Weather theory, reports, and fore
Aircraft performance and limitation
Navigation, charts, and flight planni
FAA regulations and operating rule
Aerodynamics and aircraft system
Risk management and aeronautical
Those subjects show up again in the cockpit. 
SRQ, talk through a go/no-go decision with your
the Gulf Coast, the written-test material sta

-----

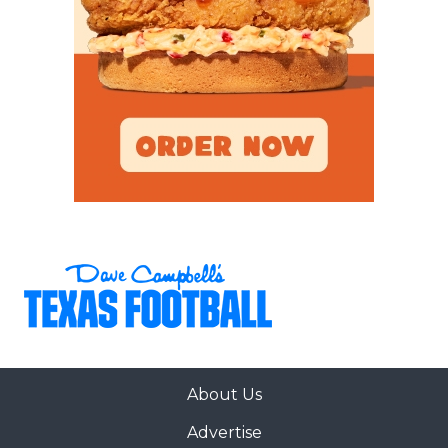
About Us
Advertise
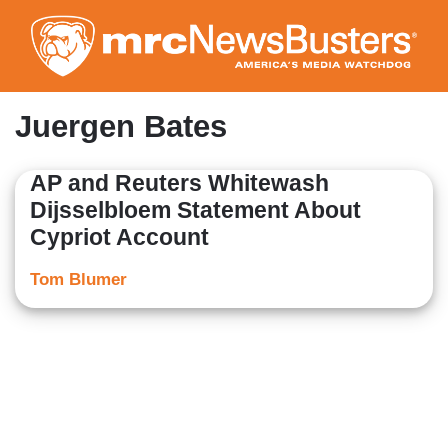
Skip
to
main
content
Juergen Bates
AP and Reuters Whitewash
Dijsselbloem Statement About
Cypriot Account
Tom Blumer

-----

Exercise requirements:
Write out only the lines that run from the line containing "Weather theory, reports, and fore" through the line containing "the Gulf Coast, the written-test material sta", both included, exactly as they appear above.

Solution to the problem:
Weather theory, reports, and fore
Aircraft performance and limitation
Navigation, charts, and flight planni
FAA regulations and operating rule
Aerodynamics and aircraft system
Risk management and aeronautical
Those subjects show up again in the cockpit. 
SRQ, talk through a go/no-go decision with your
the Gulf Coast, the written-test material sta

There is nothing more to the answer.